Institute of Molecular Biology and Biotechnology (IMBB),

 The University of Lahore, Defense Road Campus, Lahore, Pakistan.

*Corresponding Author: Email: saadyousafcheema@gmail.com 

Submitted Accepted Published
Oct 27,2019 Dec 12,2019 Jan 13,2020

2020 / Vol: 3 / Issue: 2


Abstract


Mycobacterium tuberculosis is the major cause of tuberculosis in humans. It is a non-motile bacteria requiring high level of oxygen for growth. Infection starts when bacteria enters into lungs through inhalation, it grows very slowly, and the infection is mostly caused in people with compromised immune system. Superoxide dismutase (SOD) is a protein present in Mycobacterium tuberculosis. SOD is a protective protein present in bacteria, which protects bacteria from poisonous impact of reactive oxygen.
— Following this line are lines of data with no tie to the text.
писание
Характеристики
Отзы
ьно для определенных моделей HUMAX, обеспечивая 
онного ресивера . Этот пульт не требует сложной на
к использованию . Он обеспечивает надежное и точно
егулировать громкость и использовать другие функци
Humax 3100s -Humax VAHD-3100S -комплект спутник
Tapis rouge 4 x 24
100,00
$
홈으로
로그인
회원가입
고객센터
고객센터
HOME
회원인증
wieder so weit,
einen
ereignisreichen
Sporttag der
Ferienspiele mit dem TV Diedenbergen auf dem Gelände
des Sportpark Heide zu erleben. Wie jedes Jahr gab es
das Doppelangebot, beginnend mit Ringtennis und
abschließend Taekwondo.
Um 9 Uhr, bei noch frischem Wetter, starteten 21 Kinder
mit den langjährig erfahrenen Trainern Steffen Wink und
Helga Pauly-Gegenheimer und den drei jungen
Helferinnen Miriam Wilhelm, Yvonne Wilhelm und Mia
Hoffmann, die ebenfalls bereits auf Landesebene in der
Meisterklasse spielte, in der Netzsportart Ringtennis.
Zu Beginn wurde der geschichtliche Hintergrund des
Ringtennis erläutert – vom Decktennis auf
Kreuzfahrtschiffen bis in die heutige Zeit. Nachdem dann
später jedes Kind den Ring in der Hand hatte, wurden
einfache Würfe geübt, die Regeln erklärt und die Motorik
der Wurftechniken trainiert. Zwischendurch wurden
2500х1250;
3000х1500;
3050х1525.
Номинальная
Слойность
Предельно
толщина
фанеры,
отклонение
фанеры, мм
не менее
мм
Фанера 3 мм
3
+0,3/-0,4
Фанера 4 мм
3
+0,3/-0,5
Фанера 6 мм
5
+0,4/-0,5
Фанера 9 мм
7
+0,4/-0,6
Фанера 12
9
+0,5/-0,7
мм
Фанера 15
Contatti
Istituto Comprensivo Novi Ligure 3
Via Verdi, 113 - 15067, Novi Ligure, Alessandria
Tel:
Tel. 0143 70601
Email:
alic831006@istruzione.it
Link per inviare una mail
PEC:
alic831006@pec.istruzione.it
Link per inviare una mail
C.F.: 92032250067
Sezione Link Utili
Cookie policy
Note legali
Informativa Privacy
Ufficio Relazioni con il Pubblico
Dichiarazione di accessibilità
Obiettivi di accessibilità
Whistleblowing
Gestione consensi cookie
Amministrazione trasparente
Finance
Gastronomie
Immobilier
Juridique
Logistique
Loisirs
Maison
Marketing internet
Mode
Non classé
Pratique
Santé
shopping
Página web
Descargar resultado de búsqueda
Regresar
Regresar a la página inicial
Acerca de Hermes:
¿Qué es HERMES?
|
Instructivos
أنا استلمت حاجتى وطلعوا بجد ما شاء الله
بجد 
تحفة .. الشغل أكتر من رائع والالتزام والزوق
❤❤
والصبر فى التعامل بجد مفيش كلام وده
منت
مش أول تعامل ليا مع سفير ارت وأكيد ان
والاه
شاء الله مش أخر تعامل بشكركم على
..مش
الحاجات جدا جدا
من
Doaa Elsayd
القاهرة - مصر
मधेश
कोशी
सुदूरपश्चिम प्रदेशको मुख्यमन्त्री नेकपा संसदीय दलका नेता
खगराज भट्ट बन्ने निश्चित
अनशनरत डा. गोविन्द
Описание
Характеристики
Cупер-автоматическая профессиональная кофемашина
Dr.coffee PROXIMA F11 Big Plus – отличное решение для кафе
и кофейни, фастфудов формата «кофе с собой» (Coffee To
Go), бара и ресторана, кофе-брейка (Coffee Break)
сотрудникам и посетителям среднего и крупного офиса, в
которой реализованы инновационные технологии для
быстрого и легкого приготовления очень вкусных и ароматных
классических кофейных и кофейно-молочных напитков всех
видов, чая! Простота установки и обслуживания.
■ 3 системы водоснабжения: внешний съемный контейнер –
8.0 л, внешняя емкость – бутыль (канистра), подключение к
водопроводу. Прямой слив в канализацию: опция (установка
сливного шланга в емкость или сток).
SOD fixes radicals of free oxygen molecules present in bacteria. There is an iron co-factored SOD, also known as SODA, which is encoded by Rv3846 gene, and is 624bp long with molecular mass of 23 kDa. SODA is necessary for viability, and it is secreted in large amount. For cloning of SODA 624bp, reverse and forward primers were designed, which were 25bp each, then amplified with annealing temperate of 60oC. Further amplified gene was purified from gel with phenol/chloroform method and geneJet column kit method. Then E. coli were grown in LB broth and pet28avector was isolated. Then both vector and amplified PCR product were digested with Hind III and Nde I, and then ligated. The recombinant plasmid having SODA gene was successfully transformed into E. coli cells and their presence was conformed through colony PCR of transformed colonies. The work done in this project would provide easy expression of SODA protein. The SODA is potential candidate for rapid detection of tuberculosis through immunoassay. 

Keywords: Superoxide dismutase, Cloning, Mycobacterium Tuberculosis, Escherichia coli, Polymerase Chain reaction method (PCR).